Utilizo a razão e a inteligência para lubrificar as minhas buscas e relações. Com todos os pensamentos “embrulho” sistemicamente o meu coração e as minhas mãos no tempo que passa. Este Deus (de amor, como preciso de insistir) é de gerúndio: vai-se revelando, sem nunca se poder possuir. Há uma dinâmica de mistério, de incompletude. Deus é “já” mas sempre “ainda não”. Mas este futuro por descobrir dá um sabor interessante à minha liberdade.
Dilemas como a teodiceia (a equação de Espinosa e de tantos outros) são desafios constantes à minha razão. Como entender um Deus omnipotente e associado a amor, que, podendo poupar os homens, permite o sofrimento e a morte, aparentemente errática e sem sentido. Talvez não seja para entender mas para ir entendendo, ou talvez para ir vivendo. Talvez Deus seja “omni-impotente”, expondo-se frágil e não impondo-se poderoso. Talvez este dilema encerre como um tesouro o melhor formato da nossa liberdade. Talvez outras coisas que posso descobrir…

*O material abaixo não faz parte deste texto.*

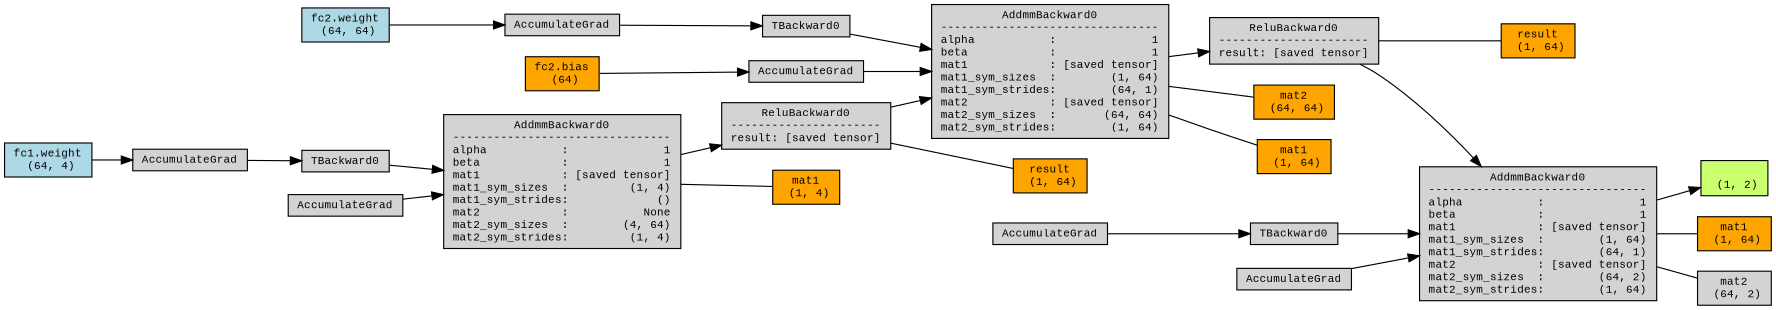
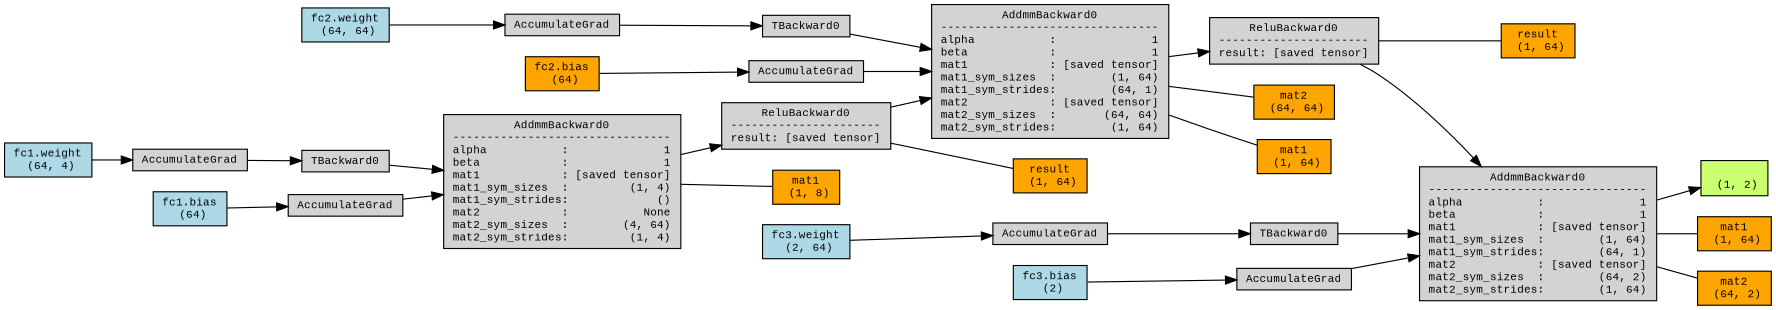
  digraph {
    fontname="Liberation Mono"
    rankdir=LR
    node [align=left fontname="Liberation Mono" fontsize=10 ranksep=0.1 shape=box style=filled]
    edge [fontname="Liberation Mono"]
    n1 [fillcolor=darkolivegreen1 height=0.2 label="\n (1, 2)"]
    n2 [height=0.2 label="AddmmBackward0\n--------------------------------\nalpha           :              1\nbeta            :              1\nmat1            : [saved tensor]\nmat1_sym_sizes  :        (1, 64)\nmat1_sym_strides:        (64, 1)\nmat2            : [saved tensor]\nmat2_sym_sizes  :        (64, 2)\nmat2_sym_strides:        (1, 64)"]
    n3 [fillcolor=orange height=0.2 label="mat1\n (1, 64)"]
-   n4 [fillcolor=lightgrey height=0.2 label="mat2\n (64, 2)"]
+   n4 [fillcolor=orange height=0.2 label="mat2\n (64, 2)"]
    n5 [height=0.2 label=AccumulateGrad]
+   n6 [fillcolor=lightblue height=0.2 label="fc3.bias\n (2)"]
    n7 [height=0.2 label="ReluBackward0\n----------------------\nresult: [saved tensor]"]
    n8 [fillcolor=orange height=0.2 label="result\n (1, 64)"]
    n9 [height=0.2 label="AddmmBackward0\n--------------------------------\nalpha           :              1\nbeta            :              1\nmat1            : [saved tensor]\nmat1_sym_sizes  :        (1, 64)\nmat1_sym_strides:        (64, 1)\nmat2            : [saved tensor]\nmat2_sym_sizes  :       (64, 64)\nmat2_sym_strides:        (1, 64)"]
    n10 [fillcolor=orange height=0.2 label="mat1\n (1, 64)"]
    n11 [fillcolor=orange height=0.2 label="mat2\n (64, 64)"]
    n12 [height=0.2 label=AccumulateGrad]
    n13 [fillcolor=orange height=0.2 label="fc2.bias\n (64)"]
    n14 [height=0.2 label="ReluBackward0\n----------------------\nresult: [saved tensor]"]
    n15 [fillcolor=orange height=0.2 label="result\n (1, 64)"]
    n16 [height=0.2 label="AddmmBackward0\n--------------------------------\nalpha           :              1\nbeta            :              1\nmat1            : [saved tensor]\nmat1_sym_sizes  :         (1, 4)\nmat1_sym_strides:             ()\nmat2            :           None\nmat2_sym_sizes  :        (4, 64)\nmat2_sym_strides:         (1, 4)"]
-   n17 [fillcolor=orange height=0.2 label="mat1\n (1, 4)"]
+   n17 [fillcolor=orange height=0.2 label="mat1\n (1, 8)"]
    n18 [height=0.2 label=AccumulateGrad]
+   n19 [fillcolor=lightblue height=0.2 label="fc1.bias\n (64)"]
    n20 [height=0.2 label=TBackward0]
    n21 [height=0.2 label=AccumulateGrad]
    n22 [fillcolor=lightblue height=0.2 label="fc1.weight\n (64, 4)"]
    n23 [height=0.2 label=TBackward0]
    n24 [height=0.2 label=AccumulateGrad]
    n25 [fillcolor=lightblue height=0.2 label="fc2.weight\n (64, 64)"]
    n26 [height=0.2 label=TBackward0]
    n27 [height=0.2 label=AccumulateGrad]
+   n28 [fillcolor=lightblue height=0.2 label="fc3.weight\n (2, 64)"]
    n2 -> n1
    n2 -> n3 [dir=none]
    n2 -> n4 [dir=none]
    n5 -> n2
+   n6 -> n5
    n7 -> n2
    n7 -> n8 [dir=none]
    n9 -> n7
    n9 -> n10 [dir=none]
    n9 -> n11 [dir=none]
    n12 -> n9
    n13 -> n12
    n14 -> n9
    n14 -> n15 [dir=none]
    n16 -> n14
    n16 -> n17 [dir=none]
    n18 -> n16
+   n19 -> n18
    n20 -> n16
    n21 -> n20
    n22 -> n21
    n23 -> n9
    n24 -> n23
    n25 -> n24
    n26 -> n2
    n27 -> n26
+   n28 -> n27
  }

A Igreja, que sou eu e os outros e não só nem essencialmente uma instituição, tem um potencial para ser fonte de Deus. Nem sempre o foi, nem sempre o é. Mas Deus, convém dizê-lo em explicitação ecuménica, é maior do que a Igreja. Tenho para mim muito claro, que na suposição imagética da barca de Gil Vicente para entrar no paraíso, ninguém me perguntará, para escolher o meu lugar na vida eterna, “a quantas missinhas fui”. O Evangelho, aliás, já estabeleceu “as perguntas”: tive fome e deste-me de comer, tive sede e deste-me de beber… (Mt 25, 34-36). Esta pergunta, claro está, é para responder com a vida do agora e do aqui. Os aperitivos do paraíso jogam-se desde já e o “prémio” (como o nosso “inferno”) são deste tempo, naturalmente. O que vem depois é a consequência natural das escolhas e das apostas do nosso tempo presente…e sobre isso a misericórdia de Deus pode ter universais e desconcertantes surpresas. Eu vou à missa porque acredito e experimento que essa celebração da paixão de Jesus alimenta, em mim e nos outros com quem comungo a fé, a “loucura” de viver o Evangelho.
O sonho de Deus é uma festa. Uma festa que se vai fazendo mas que está por universalizar. Sinto (diz-se ser uma graça – dada gratuitamente) que eu, como cada homem, somos feitos à imagem e semelhança de Deus. Podemos tomar como nosso o Seu sonho de festa. A nossa missão é encontrar sentido em ser pedras de uma construção comum, um mundo melhor. Nunca ninguém fez boa festa sozinho. Por isto Deus não tem mãos e as minhas, as tuas e as de todos, são as Suas mãos. É esta a “razão” da minha fé!